Krueger launched a straw poll, asking residents to call or e-mail him their votes

"I'm looking for a simple yes or no. No dissertations," he said back in January 2003.

But his heart was in the right place, friends say.

"He was totally in love with the city of Stuart," Gallarneau said. "And what he felt was right for Stuart was very important to him."

As the city grew, Krueger was nostalgic about the past, Gallarneau said. She would remind him that things had to change, that life couldn't stand still.

He accepted that, she said, but one thing always remained constant: Krueger loved the St.
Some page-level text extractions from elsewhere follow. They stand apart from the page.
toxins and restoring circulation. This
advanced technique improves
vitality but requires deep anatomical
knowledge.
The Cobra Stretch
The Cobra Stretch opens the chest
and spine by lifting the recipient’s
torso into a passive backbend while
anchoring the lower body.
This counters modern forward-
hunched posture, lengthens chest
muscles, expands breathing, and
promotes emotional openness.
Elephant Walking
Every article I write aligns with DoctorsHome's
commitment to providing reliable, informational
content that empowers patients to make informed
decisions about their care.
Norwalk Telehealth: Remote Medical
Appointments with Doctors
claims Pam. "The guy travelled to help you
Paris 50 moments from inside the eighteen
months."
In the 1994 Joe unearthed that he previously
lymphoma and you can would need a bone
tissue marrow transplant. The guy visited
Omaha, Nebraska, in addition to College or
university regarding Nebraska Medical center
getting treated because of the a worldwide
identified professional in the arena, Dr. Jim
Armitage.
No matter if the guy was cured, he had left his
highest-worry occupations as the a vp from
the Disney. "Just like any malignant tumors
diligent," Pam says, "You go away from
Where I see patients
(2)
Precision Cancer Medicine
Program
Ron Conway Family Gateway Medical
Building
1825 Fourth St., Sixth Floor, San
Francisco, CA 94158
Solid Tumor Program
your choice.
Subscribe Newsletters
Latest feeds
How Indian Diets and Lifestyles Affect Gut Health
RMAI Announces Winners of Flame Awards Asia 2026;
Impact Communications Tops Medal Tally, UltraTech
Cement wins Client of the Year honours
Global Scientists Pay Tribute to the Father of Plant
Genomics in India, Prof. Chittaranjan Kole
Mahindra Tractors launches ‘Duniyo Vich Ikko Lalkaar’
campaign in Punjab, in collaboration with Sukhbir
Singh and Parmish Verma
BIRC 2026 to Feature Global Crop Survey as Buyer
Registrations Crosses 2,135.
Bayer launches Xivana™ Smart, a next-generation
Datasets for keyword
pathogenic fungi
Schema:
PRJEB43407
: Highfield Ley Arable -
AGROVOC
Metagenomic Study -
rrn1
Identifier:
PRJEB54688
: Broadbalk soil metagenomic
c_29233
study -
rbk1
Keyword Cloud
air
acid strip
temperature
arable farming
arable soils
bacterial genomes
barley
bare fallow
Lucie River.

In fact, his family made sure the river remained near to him during his last days at home.

As Frank Sinatra songs played in the background, the sliding glass door overlooking the water was left open

"Between Sinatra songs he could hear the river, the waves washing up on the shore," said his daughter Anne Stimmell.

"He was peaceful."

Krueger is survived by his companion, Nancie Gallarneau; his three children; three great-grandchildren; his brother Albert Krueger; and his first wife, Geraldine Krueger.

A viewing is scheduled for Thursday from 4 to 8 p.m. at Forest Hills Memorial Park, 2001 S.W. Murphy Road, Palm City. 

Funeral services will be held Friday at 11 a.m. at Forest Hills, followed by burial at Fern Hill Memorial Gardens, 1501 Kanner Highway, Stuart.

Karl John Krueger Jr.

1933: Born on March 25

1955: Graduated from Florida Southern College.

1955-1957: Served in U.S. Army.

1960: Opened his mother's flower shop, Krueger's Florist and Gifts.

1957-1979: Owned Karl J. Krueger & Sons, a chrysanthemum farm employing 150 along what is now Monterey Road.

1996: Won a seat on the Stuart Commission.

2005: Appointed Stuart Mayor Dec. 12.